The company has also been cutting costs and changing its business model in the last six months, focusing less on property and more on core Islamic banking. As such, Pretty hopes by the end of the year to be able to approach shareholders.

“I hope, by the fourth quarter of 2010 or first quarter of 2011, to go back to the market and be able to articulate to shareholders what our growth strategy is in more detail,” he said. “Depending on how global markets are, maybe we’ll look at equity raising.

“We can go to the market and say: ‘Listen, here’s our new model. We now have the right team and the right people and this is how we’re going to grow.’ We can raise money on the back of that.”
He emphasised that the proceeds of any rights issue would be used for investment, not paying down debt.

GFH, the most liquid stock in the Gulf Cooperation Council, completed a $300m rights issue as recently as October. It also raised $100m around the same time by placing a convertible bond with Deutsche Bank, most of which has been converted.

GFH told its bank syndicate early this year that it would look to sell $420m of assets by the end of 2010. The biggest chunk of that would have come from a sale of its 37% stake in Bahrain’s Khaleeji Commercial Bank. But that could now be kept, partly because liquidity in the region is still lacking but also because of GFH’s changing business strategy. “We’ve been asked if we’re a seller,” said Pretty. “The answer is: ‘Anyone’s a seller if the price is good.’ But at this stage we’re happy to hold.

“If someone comes and gives us a knockout price, then we’ll look at selling it. But we’re not going to sell it cheap. I’ve told lenders that. It’s not in anybody’s interests for that to happen.”

He said GFH would demand a premium for the stake - the largest single one in Khaleeji and which would give any buyer control of the institution. “If we sold 37%, we’d want a premium for control,” he said. “That’s the bottom line.

“I don’t look at the share price of Khaleeji as a benchmark. You have to look at its book value. You’d easily get to $170m [by that measure].”

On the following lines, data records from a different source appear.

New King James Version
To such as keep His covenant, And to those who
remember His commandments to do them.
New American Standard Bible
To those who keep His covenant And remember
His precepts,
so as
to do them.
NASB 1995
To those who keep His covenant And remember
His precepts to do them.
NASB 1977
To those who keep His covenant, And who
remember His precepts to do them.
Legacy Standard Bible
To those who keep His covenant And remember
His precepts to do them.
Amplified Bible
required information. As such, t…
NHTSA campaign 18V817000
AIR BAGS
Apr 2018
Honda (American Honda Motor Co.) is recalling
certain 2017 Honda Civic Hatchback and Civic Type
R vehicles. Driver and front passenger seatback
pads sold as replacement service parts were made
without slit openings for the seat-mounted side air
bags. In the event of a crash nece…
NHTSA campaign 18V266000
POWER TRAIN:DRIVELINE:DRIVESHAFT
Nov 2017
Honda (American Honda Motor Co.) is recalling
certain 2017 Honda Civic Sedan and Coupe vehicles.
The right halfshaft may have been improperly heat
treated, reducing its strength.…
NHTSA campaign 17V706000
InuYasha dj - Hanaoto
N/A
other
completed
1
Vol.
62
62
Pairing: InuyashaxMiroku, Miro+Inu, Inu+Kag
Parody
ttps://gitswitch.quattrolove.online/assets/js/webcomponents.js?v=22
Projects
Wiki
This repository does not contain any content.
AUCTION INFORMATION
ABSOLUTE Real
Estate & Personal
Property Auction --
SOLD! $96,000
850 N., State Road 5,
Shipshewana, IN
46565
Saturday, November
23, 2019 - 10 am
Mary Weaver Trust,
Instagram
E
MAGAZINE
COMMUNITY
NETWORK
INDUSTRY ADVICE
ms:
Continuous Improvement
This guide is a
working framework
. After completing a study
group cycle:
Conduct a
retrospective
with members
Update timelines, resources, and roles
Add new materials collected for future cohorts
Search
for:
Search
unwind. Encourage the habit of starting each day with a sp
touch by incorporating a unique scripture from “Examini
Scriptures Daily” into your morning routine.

Other assets previously lined up for sale could also be held on to indefinitely. “We anticipated that the market would allow us to sell down assets,” said Pretty. “But, frankly, asset prices have continued to fall. Liquidity is not there in the market.”

Aside from the $100m syndicated loan, GFH’s debt includes an $80m amortising wakala facility, which matures in 2012; and a June 2012 sukuk, $133m of which is outstanding.